**Information**

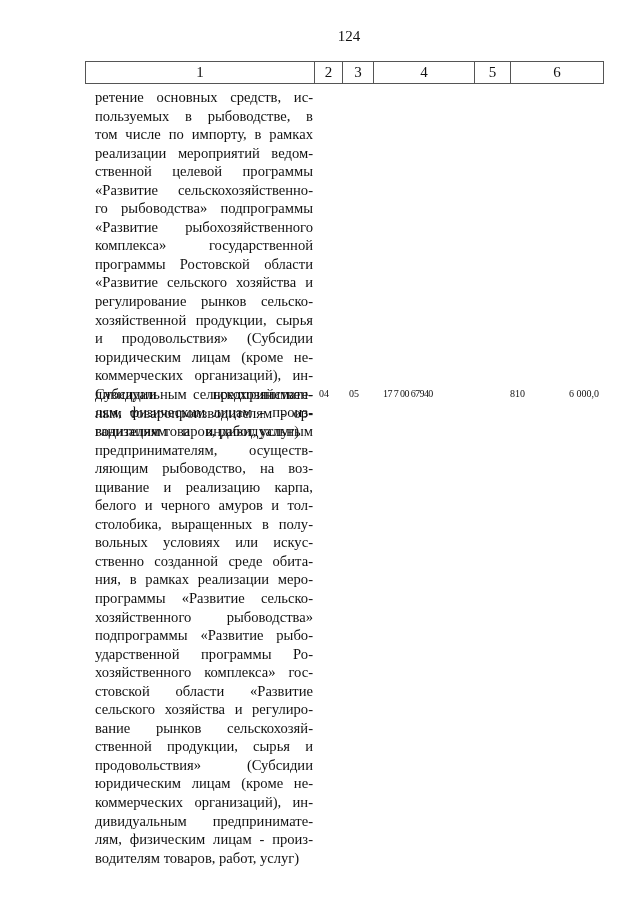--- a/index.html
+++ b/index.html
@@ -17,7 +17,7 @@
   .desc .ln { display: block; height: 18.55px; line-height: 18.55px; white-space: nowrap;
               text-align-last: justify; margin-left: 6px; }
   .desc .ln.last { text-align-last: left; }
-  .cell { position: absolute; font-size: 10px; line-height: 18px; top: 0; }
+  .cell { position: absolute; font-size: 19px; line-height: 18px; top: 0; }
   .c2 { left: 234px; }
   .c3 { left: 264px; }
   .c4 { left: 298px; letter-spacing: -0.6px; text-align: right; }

**Task instructions**
Would you give the data above again word for word, skipping any images?

**Exercise answer**
--- a/index.html
+++ b/index.html
@@ -17,7 +17,7 @@
   .desc .ln { display: block; height: 18.55px; line-height: 18.55px; white-space: nowrap;
               text-align-last: justify; margin-left: 6px; }
   .desc .ln.last { text-align-last: left; }
-  .cell { position: absolute; font-size: 10px; line-height: 18px; top: 0; }
+  .cell { position: absolute; font-size: 19px; line-height: 18px; top: 0; }
   .c2 { left: 234px; }
   .c3 { left: 264px; }
   .c4 { left: 298px; letter-spacing: -0.6px; text-align: right; }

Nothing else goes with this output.